Vaccine to treat Alzheimer's effective and safe

According to researchers in Japan they have developed a DNA vaccine that reduces the symptoms of Alzheimer's disease in mice without causing side-effects.

Alzheimer's disease, the most common cause of dementia, is believed to result from overproduction of small proteins that form "plaques" that clutter the brain.
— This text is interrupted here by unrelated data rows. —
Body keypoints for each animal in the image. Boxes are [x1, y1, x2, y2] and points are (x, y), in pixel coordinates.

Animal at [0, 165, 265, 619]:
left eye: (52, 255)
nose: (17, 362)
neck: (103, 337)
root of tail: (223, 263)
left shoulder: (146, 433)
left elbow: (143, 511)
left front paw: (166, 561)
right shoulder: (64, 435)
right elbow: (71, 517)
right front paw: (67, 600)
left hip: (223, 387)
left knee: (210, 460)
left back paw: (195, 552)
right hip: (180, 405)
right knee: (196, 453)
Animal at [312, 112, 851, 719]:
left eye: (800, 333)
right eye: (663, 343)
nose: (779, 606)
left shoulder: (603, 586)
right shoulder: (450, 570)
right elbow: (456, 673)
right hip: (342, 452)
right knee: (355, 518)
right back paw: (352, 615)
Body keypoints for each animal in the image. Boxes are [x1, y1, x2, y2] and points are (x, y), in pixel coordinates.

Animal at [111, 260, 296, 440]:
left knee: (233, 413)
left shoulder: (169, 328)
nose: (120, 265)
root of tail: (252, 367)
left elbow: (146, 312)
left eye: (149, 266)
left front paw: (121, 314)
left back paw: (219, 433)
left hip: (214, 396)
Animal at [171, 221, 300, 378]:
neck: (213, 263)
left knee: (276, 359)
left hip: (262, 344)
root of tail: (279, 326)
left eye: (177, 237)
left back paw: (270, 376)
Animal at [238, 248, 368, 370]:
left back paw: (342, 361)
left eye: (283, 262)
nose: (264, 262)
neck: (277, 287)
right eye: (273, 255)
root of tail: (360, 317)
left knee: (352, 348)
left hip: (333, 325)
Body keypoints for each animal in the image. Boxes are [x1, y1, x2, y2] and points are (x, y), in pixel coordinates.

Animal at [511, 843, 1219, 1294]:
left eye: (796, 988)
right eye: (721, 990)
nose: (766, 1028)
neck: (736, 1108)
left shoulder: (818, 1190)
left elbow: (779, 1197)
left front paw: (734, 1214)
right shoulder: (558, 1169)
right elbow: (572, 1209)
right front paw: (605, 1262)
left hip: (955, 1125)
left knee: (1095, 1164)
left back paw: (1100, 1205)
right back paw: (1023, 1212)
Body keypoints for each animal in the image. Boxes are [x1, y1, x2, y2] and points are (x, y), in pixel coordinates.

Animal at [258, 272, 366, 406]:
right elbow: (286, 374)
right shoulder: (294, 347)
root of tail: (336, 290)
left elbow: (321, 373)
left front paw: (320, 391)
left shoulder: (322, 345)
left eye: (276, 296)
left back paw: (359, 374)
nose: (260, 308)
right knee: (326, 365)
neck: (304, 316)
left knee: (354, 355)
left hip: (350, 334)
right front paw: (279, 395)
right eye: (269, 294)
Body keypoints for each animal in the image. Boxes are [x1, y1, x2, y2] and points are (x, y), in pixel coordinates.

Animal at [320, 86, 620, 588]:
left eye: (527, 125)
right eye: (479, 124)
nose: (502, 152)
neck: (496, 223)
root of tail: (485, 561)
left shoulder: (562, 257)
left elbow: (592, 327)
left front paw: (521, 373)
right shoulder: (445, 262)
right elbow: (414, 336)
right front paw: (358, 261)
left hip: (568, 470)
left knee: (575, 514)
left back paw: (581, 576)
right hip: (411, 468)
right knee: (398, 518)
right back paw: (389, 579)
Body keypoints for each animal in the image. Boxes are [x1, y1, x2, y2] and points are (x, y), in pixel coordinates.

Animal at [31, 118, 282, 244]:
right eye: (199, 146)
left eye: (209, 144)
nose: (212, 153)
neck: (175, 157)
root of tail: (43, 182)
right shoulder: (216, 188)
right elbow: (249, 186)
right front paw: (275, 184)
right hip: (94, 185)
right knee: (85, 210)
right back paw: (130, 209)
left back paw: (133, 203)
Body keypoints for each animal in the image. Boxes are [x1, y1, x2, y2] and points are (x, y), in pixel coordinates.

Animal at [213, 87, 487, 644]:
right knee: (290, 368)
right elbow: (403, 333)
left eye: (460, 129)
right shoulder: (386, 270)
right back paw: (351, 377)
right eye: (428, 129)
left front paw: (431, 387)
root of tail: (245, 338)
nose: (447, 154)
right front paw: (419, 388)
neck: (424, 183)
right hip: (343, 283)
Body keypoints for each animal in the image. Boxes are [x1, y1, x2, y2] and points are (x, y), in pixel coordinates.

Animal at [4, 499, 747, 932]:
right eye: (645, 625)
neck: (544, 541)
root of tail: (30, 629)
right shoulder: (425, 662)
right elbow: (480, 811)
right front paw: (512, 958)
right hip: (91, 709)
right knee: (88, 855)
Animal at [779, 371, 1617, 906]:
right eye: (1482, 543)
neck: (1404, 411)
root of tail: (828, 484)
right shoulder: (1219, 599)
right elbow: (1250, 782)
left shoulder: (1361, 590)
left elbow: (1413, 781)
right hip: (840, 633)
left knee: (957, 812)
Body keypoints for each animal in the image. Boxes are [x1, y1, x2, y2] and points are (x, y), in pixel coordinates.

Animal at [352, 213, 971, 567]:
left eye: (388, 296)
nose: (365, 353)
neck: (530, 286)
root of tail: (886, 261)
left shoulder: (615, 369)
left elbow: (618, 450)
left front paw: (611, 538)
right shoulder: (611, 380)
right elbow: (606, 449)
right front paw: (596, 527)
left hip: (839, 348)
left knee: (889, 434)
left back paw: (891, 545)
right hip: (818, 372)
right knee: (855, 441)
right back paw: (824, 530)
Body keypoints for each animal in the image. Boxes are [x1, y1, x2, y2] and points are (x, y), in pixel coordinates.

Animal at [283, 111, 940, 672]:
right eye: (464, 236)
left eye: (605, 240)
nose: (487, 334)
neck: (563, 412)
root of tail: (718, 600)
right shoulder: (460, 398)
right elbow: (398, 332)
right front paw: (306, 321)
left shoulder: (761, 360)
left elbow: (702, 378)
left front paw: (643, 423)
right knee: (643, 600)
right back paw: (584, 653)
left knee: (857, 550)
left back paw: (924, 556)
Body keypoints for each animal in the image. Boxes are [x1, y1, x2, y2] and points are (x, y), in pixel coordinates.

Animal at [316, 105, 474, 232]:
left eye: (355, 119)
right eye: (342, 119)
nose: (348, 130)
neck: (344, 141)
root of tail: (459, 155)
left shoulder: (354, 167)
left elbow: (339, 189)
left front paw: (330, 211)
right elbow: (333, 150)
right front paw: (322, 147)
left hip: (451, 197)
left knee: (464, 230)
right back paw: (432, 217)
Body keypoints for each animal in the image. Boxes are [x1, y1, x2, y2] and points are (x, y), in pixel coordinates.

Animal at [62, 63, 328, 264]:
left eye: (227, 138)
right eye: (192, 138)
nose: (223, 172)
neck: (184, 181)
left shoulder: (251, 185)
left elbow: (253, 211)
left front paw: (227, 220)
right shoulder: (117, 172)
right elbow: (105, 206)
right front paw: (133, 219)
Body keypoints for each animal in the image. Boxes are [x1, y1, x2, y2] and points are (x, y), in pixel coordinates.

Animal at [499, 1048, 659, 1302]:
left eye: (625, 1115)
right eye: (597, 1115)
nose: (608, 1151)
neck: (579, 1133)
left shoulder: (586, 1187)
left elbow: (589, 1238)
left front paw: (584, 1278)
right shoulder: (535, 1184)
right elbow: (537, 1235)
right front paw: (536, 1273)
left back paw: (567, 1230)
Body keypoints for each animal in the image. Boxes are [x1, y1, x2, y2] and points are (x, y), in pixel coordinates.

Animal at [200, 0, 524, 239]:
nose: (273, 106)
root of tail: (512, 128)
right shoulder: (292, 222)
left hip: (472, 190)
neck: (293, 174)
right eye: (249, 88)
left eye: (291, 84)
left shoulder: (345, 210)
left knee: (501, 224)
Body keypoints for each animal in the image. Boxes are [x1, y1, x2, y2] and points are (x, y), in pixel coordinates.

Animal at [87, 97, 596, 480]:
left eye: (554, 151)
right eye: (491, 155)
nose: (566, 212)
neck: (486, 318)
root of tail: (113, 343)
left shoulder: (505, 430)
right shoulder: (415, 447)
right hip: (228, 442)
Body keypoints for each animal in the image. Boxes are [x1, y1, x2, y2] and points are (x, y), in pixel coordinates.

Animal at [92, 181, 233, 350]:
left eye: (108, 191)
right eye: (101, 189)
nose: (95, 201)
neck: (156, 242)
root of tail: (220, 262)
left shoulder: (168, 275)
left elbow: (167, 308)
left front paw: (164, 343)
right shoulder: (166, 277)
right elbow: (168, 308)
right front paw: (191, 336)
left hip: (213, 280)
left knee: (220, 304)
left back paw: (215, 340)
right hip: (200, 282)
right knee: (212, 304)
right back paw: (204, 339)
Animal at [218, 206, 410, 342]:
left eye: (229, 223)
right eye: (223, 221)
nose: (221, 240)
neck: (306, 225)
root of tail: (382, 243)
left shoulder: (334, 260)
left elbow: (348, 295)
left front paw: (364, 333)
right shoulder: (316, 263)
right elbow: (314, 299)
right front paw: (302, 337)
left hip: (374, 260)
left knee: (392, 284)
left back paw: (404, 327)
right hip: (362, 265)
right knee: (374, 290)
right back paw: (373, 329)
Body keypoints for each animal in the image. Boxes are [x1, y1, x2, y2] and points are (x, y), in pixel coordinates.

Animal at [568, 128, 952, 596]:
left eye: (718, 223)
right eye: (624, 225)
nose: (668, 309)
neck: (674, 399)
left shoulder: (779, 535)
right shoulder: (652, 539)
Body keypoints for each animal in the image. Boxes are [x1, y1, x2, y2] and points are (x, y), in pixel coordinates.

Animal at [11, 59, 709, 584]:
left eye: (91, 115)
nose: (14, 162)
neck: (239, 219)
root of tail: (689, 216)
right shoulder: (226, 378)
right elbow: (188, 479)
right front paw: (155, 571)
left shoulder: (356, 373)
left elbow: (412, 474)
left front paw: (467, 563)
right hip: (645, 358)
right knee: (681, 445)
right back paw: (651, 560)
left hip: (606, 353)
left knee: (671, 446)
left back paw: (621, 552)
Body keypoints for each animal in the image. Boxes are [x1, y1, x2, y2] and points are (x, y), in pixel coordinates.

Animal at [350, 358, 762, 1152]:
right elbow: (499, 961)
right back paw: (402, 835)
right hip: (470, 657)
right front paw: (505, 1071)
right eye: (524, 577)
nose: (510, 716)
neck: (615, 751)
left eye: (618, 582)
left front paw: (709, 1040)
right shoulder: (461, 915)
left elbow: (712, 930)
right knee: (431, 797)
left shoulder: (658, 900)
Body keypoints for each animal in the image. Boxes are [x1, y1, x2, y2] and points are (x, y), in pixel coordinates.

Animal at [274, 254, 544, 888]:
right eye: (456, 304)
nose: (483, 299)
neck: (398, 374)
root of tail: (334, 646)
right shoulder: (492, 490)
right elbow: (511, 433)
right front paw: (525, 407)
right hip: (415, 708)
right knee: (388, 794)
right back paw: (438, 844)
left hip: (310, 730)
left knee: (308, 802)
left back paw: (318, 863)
Dr. Yoshio Okura, of Tokyo Metropolitan Institute for Neuroscience, and colleagues say the vaccine reduced the deposition of plaque in mice aged seven and 18 months by between 15.5 per cent and 38.5 per cent respectively compared with untreated mice.

Another vaccine against Alzheimer's had to be halted halfway through a clinical trial in 2003 because 18 of the 298 patients developed severe swelling in their brains.

This new vaccine did not trigger such side-effects even after prolonged treatment, and the team believes it is "highly effective and safe" and promising for use on patients.

The researchers say the DNA vaccine given by intramuscular injection, which stimulates the production of anti-amyloid-beta antibodies may also be cheap to produce.

Experts say the results mean that vaccine may be able to be tested on humans in the future and supports the theory that a vaccine is the best hope for fighting the devastating disease.

The researchers say that the vaccine cut the beta-amyloid levels by 40 percent after six months.

They believe nonviral beta-amyloid DNA vaccines are highly effective and safe in reducing the beta-amyloid burden in model mice and are a promising vaccine therapy against Alzheimer's disease in humans.

The research is published in the current issue of the Proceedings of the National Academy of Sciences.